Una comuna con menos nacimientos puede ver cambios en la demanda por salas cuna, jardines infantiles y matrícula escolar. Al mismo tiempo, una población más envejecida aumenta la necesidad de redes de cuidado, atención domiciliaria, accesibilidad urbana y programas de apoyo para personas mayores.
Nacimientos caen a mínimos históricos
El trasfondo nacional ayuda a explicar el impacto regional. En 1993, Chile registró 275.916 nacidos vivos. En 2025, la cifra bajó a 146.446, lo que representa 129.470 nacimientos menos y una caída de 46,9% en poco más de tres décadas.
La tasa global de fecundidad también alcanzó un punto inédito. En 2025 llegó a 0,99 hijos por mujer, ubicándose por primera vez bajo la barrera de un hijo. El documento del INE recuerda que 1998 fue el último año en que Chile alcanzó el nivel de reemplazo de 2,1 hijos por mujer, umbral que desde entonces no volvió a recuperar.
La maternidad también se ha desplazado hacia edades más tardías. La edad media de la fecundidad pasó de 27 años en 1993 a 30 años en 2025, mientras la fecundidad adolescente disminuyó más de ocho veces durante los últimos 30 años.
| Indicador clave | Dato principal | Lectura para políticas públicas |
|---|---|---|
| Regiones con crecimiento natural negativo | 3 | Valparaíso, Ñuble y Los Ríos ya tienen más defunciones que nacimientos |
| Comunas con crecimiento negativo | 156 | Casi la mitad del país comunal enfrenta descenso natural |
| Nacimientos en 2025 | 146.446 | La cifra se aleja del volumen registrado en los años noventa |
| Caída de nacimientos 1993-2025 | -46,9% | Chile registra 129.470 nacimientos menos que en 1993 |
| Tasa global de fecundidad 2025 | 0,99 hijos por mujer | Primera vez bajo un hijo por mujer |
| Crecimiento natural 2025 | 0,9 por mil | Mínimo de la serie 1993-2025 |
Más defunciones y mayor longevidad
Mientras los nacimientos disminuyen, las defunciones han aumentado. En 1993, el país contabilizó 76.261 fallecimientos. En 2025, la cifra llegó a 126.428, lo que representa un incremento de 50.167 casos, equivalente a 65,8%.

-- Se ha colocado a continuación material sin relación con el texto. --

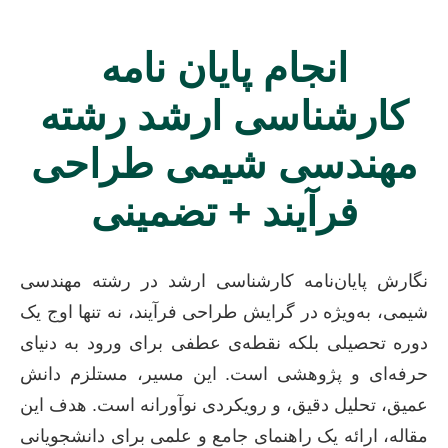
انجام پایان نامه
کارشناسی ارشد رشته
مهندسی شیمی طراحی
فرآیند + تضمینی
نگارش پایان‌نامه کارشناسی ارشد در رشته مهندسی
شیمی، به‌ویژه در گرایش طراحی فرآیند، نه تنها اوج یک
دوره تحصیلی بلکه نقطه‌ی عطفی برای ورود به دنیای
حرفه‌ای و پژوهشی است. این مسیر، مستلزم دانش
عمیق، تحلیل دقیق، و رویکردی نوآورانه است. هدف این
مقاله، ارائه یک راهنمای جامع و علمی برای دانشجویانی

El aumento se relaciona con una población más envejecida, aunque el informe también muestra señales positivas en materia sanitaria. El Índice de Swaroop-Uemura, que mide la proporción de defunciones ocurridas en personas de 60 años y más, subió desde 76,4% en 2010 a 82,6% en 2025, indicador que el propio INE vincula con una muy buena situación sanitaria.
La esperanza de vida al nacer también muestra recuperación luego del impacto de la pandemia. En 2021, el indicador para ambos sexos llegó a 79,14 años. En 2025 alcanzó 81,46 años, con 78,77 años en hombres y 84,07 años en mujeres.
Planificación regional bajo una nueva realidad
El crecimiento natural del país, que corresponde a la diferencia entre nacimientos y defunciones, cayó desde 15,3 por mil en 1993 a 0,9 por mil en 2025. La baja equivale a una reducción de 94,1% y deja a Chile en el menor nivel de la serie analizada.
El dato confirma que la discusión demográfica ya no puede mirarse solo desde promedios nacionales. Valparaíso, Ñuble y Los Ríos muestran una realidad que puede extenderse a otros territorios si continúa la caída de la natalidad y el aumento relativo de la población mayor.
Para las regiones, el desafío será anticipar cambios en la estructura de la población y ajustar sus políticas públicas. La baja natalidad, el envejecimiento y el crecimiento natural negativo pueden modificar la forma en que se diseñan servicios de salud, educación, cuidados, vivienda, transporte, empleo y desarrollo local.
El informe del INE instala una señal clara: Chile está entrando en una etapa demográfica distinta, donde el futuro de las regiones dependerá cada vez más de su capacidad para planificar con datos, reconocer diferencias territoriales y responder a las nuevas necesidades de una población que envejece y crece a un ritmo mucho menor.